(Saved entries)
· · · ·

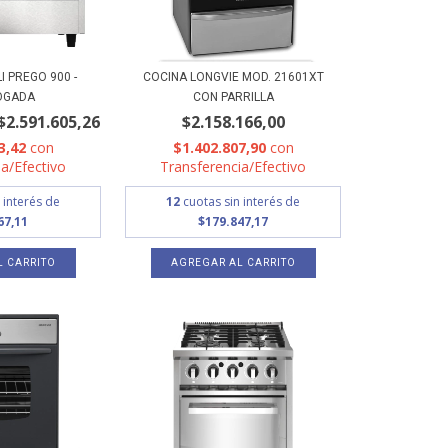
 PREGO 900 -
COCINA LONGVIE MOD. 21601XT
OGADA
CON PARRILLA
$2.591.605,26
$2.158.166,00
3,42
con
$1.402.807,90
con
a/Efectivo
Transferencia/Efectivo
 interés de
12
cuotas sin interés de
67,11
$179.847,17
L CARRITO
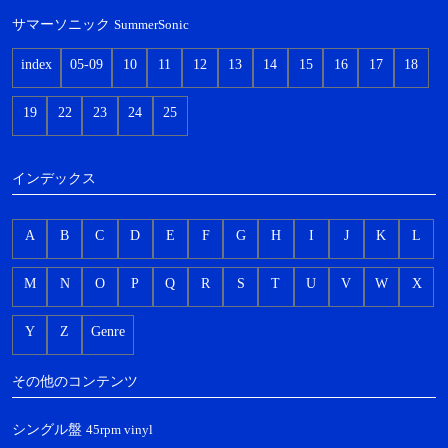
サマーソニック
SummerSonic
index
05-09
10
11
12
13
14
15
16
17
18
19
22
23
24
25
インデックス
A
B
C
D
E
F
G
H
I
J
K
L
M
N
O
P
Q
R
S
T
U
V
W
X
Y
Z
Genre
その他のコンテンツ
シングル盤
45rpm vinyl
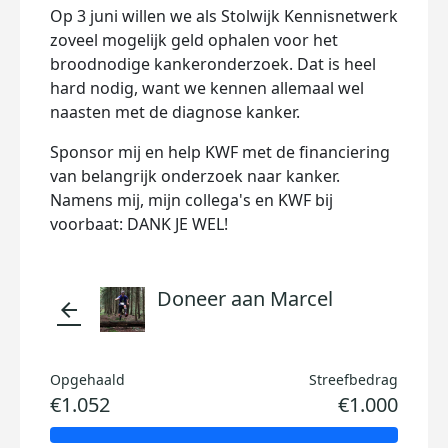
Op 3 juni willen we als Stolwijk Kennisnetwerk
zoveel mogelijk geld ophalen voor het
broodnodige kankeronderzoek. Dat is heel
hard nodig, want we kennen allemaal wel
naasten met de diagnose kanker.
Sponsor mij en help KWF met de financiering
van belangrijk onderzoek naar kanker.
Namens mij, mijn collega's en KWF bij
voorbaat: DANK JE WEL!
Doneer aan Marcel
arrow_back
Opgehaald
Streefbedrag
€1.052
€1.000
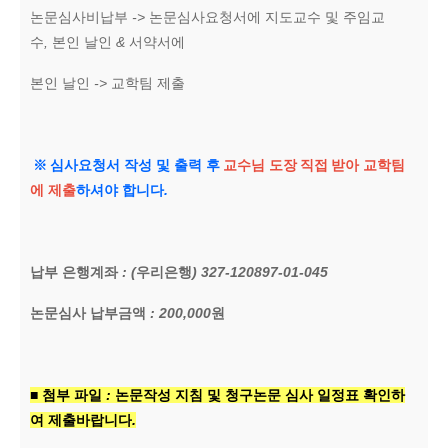
논문심사비납부
->
논문심사요청서에 지도교수 및 주임교
수
,
본인 날인
&
서약서에
본인 날인
->
교학팀 제출
※
심사요청서 작성 및 출력 후
교수님 도장
직접
받아 교학팀
에 제출
하셔야 합니다
.
납부 은행계좌
: (
우리은행
) 327-120897-01-045
논문심사 납부금액
: 200,000
원
■
첨부 파일
:
논문작성 지침 및 청구논문 심사 일정표 확인하
여 제출바랍니다
.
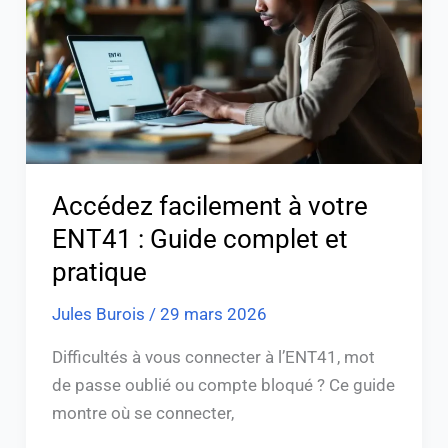
ENT41
:
Guide
complet
et
pratique
Accédez facilement à votre
ENT41 : Guide complet et
pratique
Jules Burois
/
29 mars 2026
Difficultés à vous connecter à l’ENT41, mot
de passe oublié ou compte bloqué ? Ce guide
montre où se connecter,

· · · ·

**Try it**
Rewrite the data above exactly as given, but omit the images.

**Task response**
 PREGO 900 -
COCINA LONGVIE MOD. 21601XT
OGADA
CON PARRILLA
$2.591.605,26
$2.158.166,00
3,42
con
$1.402.807,90
con
a/Efectivo
Transferencia/Efectivo
 interés de
12
cuotas sin interés de
67,11
$179.847,17
L CARRITO
サマーソニック
SummerSonic
index
05-09
10
11
12
13
14
15
16
17
18
19
22
23
24
25
インデックス
A
B
C
D
E
F
G
H
I
J
K
L
M
N
O
P
Q
R
S
T
U
V
W
X
Y
Z
Genre
その他のコンテンツ
シングル盤
45rpm vinyl
Op 3 juni willen we als Stolwijk Kennisnetwerk
zoveel mogelijk geld ophalen voor het
broodnodige kankeronderzoek. Dat is heel
hard nodig, want we kennen allemaal wel
naasten met de diagnose kanker.
Sponsor mij en help KWF met de financiering
van belangrijk onderzoek naar kanker.
Namens mij, mijn collega's en KWF bij
voorbaat: DANK JE WEL!
Doneer aan Marcel
arrow_back
Opgehaald
Streefbedrag
€1.052
€1.000
논문심사비납부
->
논문심사요청서에 지도교수 및 주임교
수
,
본인 날인
&
서약서에
본인 날인
->
교학팀 제출
※
심사요청서 작성 및 출력 후
교수님 도장
직접
받아 교학팀
에 제출
하셔야 합니다
.
납부 은행계좌
: (
우리은행
) 327-120897-01-045
논문심사 납부금액
: 200,000
원
■
첨부 파일
:
논문작성 지침 및 청구논문 심사 일정표 확인하
여 제출바랍니다
.
ENT41
:
Guide
complet
et
pratique
Accédez facilement à votre
ENT41 : Guide complet et
pratique
Jules Burois
/
29 mars 2026
Difficultés à vous connecter à l’ENT41, mot
de passe oublié ou compte bloqué ? Ce guide
montre où se connecter,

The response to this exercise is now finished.